=== Begin Enclosure ===

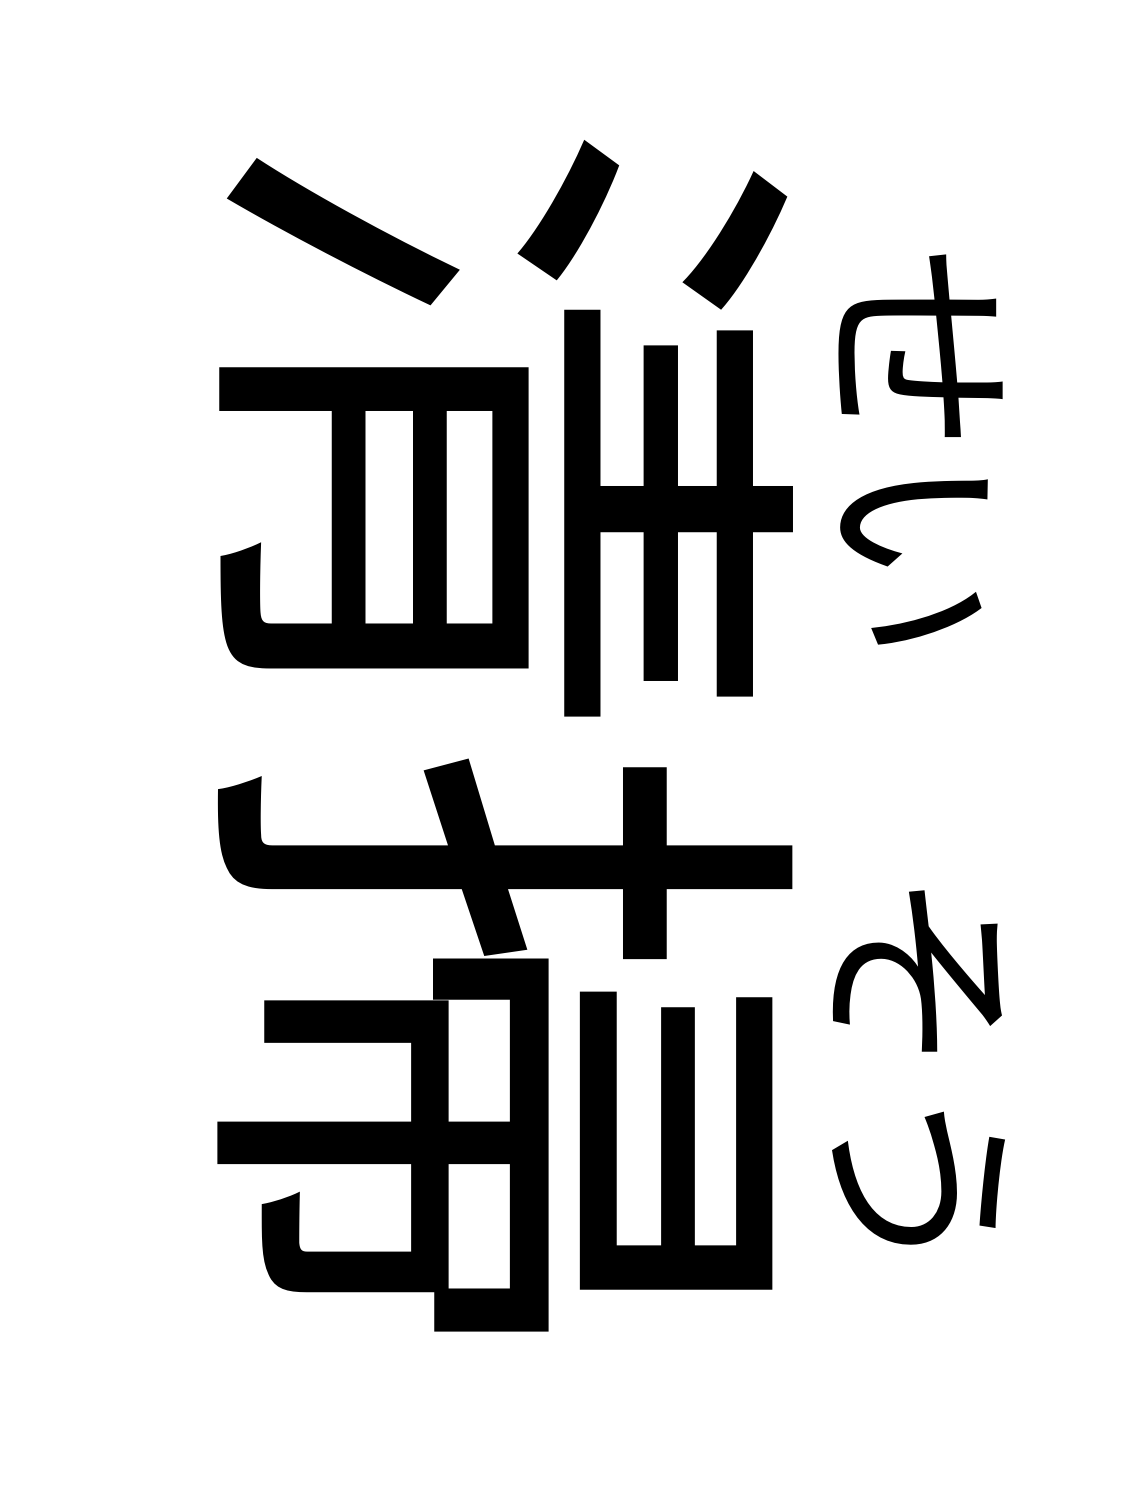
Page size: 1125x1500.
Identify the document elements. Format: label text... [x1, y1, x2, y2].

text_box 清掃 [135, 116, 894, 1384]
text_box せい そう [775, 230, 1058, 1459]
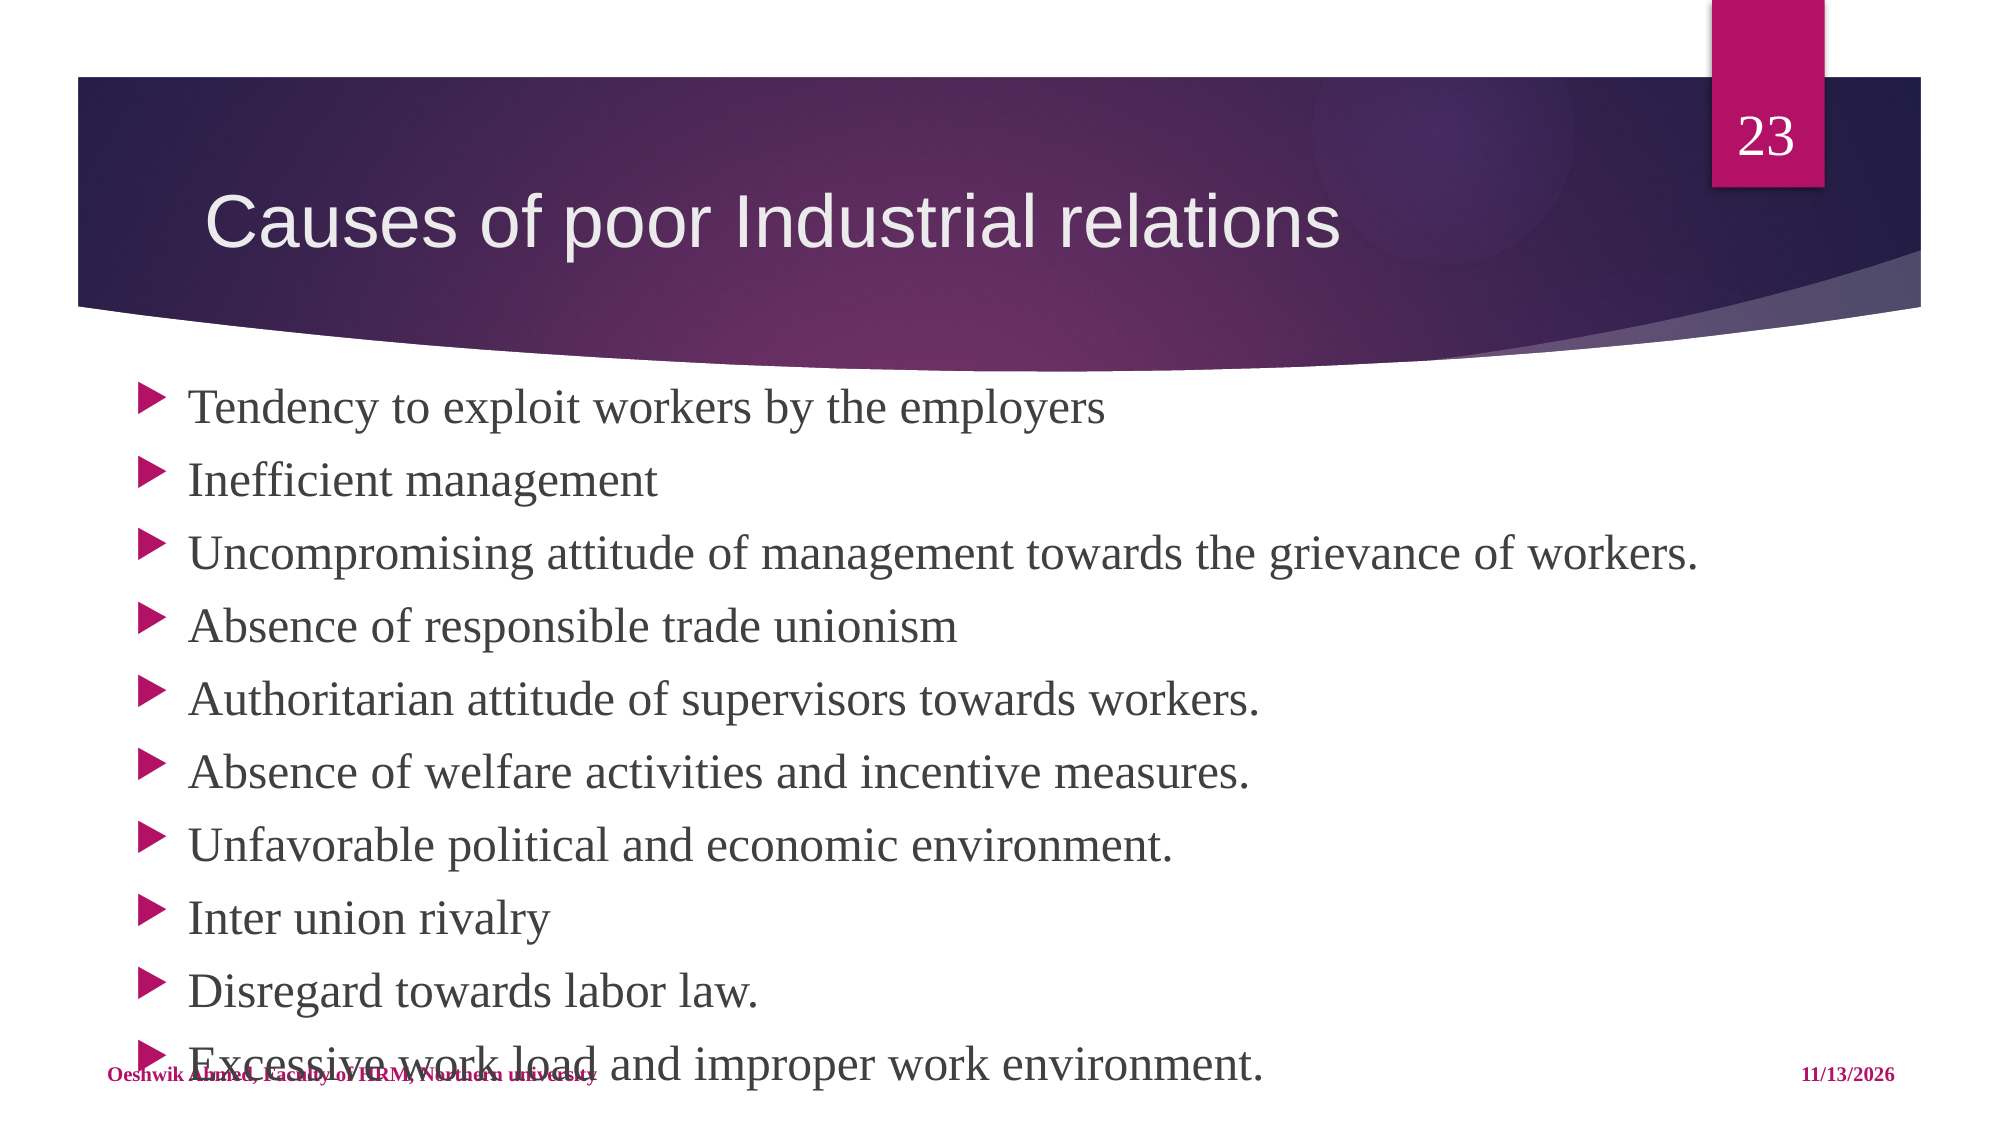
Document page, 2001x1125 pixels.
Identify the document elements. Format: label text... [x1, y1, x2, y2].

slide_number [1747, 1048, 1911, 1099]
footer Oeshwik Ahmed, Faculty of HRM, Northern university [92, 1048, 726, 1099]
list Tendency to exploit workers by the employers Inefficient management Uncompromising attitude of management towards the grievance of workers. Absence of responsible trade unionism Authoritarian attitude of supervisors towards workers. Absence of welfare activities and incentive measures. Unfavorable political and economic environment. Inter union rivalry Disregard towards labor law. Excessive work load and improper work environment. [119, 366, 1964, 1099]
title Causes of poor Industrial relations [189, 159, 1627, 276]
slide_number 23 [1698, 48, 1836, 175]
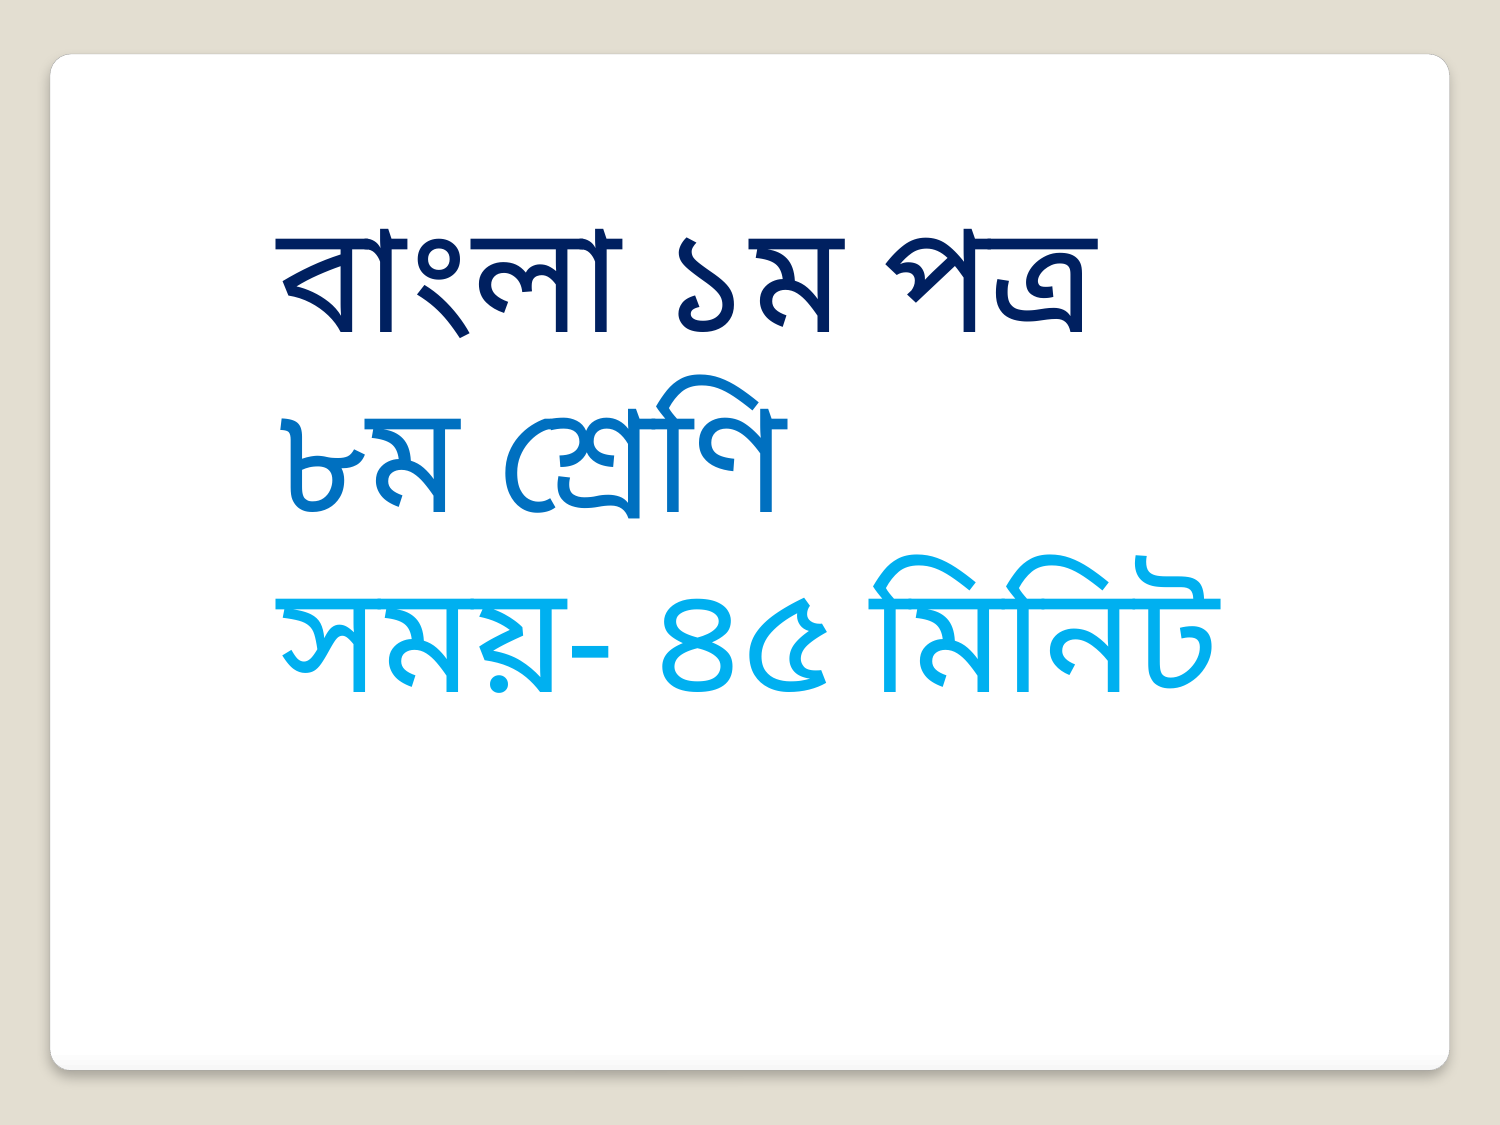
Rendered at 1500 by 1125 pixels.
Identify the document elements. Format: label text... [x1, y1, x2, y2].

=== End Enclosure ===

» **Directions for this task**
Copy out each line of the listing where the string "pixels" appears.

» **Output for this task**
Document page, 2001x1125 pixels.
Rendered at 1500 by 1125 pixels.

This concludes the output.